En la pared del ático dúplex hogar de Michaela Baxendale, sensayista de diecinueve años —todavía: sólo todavía; habían pasado muchas cosas desde sus quince años—, un gran medidor automático mostraba una oscilante aguja que aquella mañana había alcanzado la zona roja del dial. Tiempo para otro turno de trabajo.

Maldiciendo, caminó desnuda por las once habitaciones donde estaban diseminados los participantes de la última fiesta, despertando a puntapiés a tantos como pudo, ordenándoles que arrastraran a aquellos que estaban completamente inertes. Una vez hubo discado a los robots que retiraran el mobiliario roto y las alfombras manchadas y lo sustituyeran todo, empezó a reunir el material que le venía a mano. Había un filtro especial en la comred que desviaba las circulares publicitarias directamente a los desagües, pero un artículo se le había escapado: de nuevo otra severa carta de las autoridades sanitarias de la ciudad quejándose de la falta de servicios sanitarios en el apartamento. Ella los había arrancado de sus lugares y había gozado enormemente viéndolos estrellarse contra la calle, cuarenta y cinco pisos más abajo.

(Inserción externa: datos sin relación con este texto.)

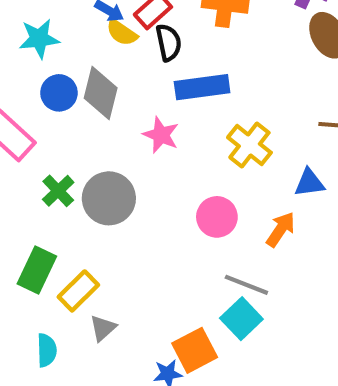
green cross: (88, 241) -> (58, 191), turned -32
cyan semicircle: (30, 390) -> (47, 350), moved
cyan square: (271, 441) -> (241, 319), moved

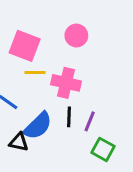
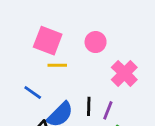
pink circle: (76, 36) -> (96, 42), moved
pink cross: (66, 83) -> (124, 73), moved, turned 32

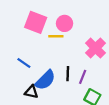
pink circle: (96, 42) -> (65, 23), moved
yellow line: (57, 65) -> (56, 36), moved

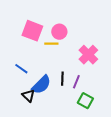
black triangle: (31, 92) -> (28, 96), turned 32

Compuso una vez más su respuesta estándar: «Yo fui recogida en las cloacas, ¿no? ¡No esperarán que pierda mis hábitos cloaqueros de la noche a la mañana!». Aquel había sido su punto fuerte hacía cuatro años, cuando Dan Kazer la lanzó directamente hacia la cumbre, hasta aquel ático dúplex. Aquella ausencia hacía que todo se ensuciara, de acuerdo, pero, ¿qué infiernos?, las cosas siempre pueden sustituirse. Además, algún tipo raro allá en Omaha estaba compilando una tesis sobre el significado de los efluvios corporales en las últimas obras de Michaela Baxendale. No sería justo estropearle el trabajo.

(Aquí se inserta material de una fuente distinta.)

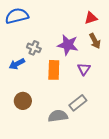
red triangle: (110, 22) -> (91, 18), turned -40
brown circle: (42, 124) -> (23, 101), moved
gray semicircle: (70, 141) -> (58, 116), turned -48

Junto con la carta, pues: un anuario telefónico de 1979 de Johannesburgo, una edición pre-pseudo-orgánica de
La rama dorada
, un Krafft-Ebing que reproducía los pasajes originales en latín… Aquello bastaría. Cortó pedazos de todo ello y los ensambló, y a la caída de la noche el medidor en la pared había regresado saludablemente al verde.

13
Es muy improbable que el servicio normal sea restablecido.

La imagen de Prior regresó, y tenía el ceño fruncido.

—¡Esto es demasiado! —se encolerizó—. ¿No tenemos ya los suficientes problemas, sin que nuestra comred aquí en el Etchmark se largue a una alocada órbita cualquiera?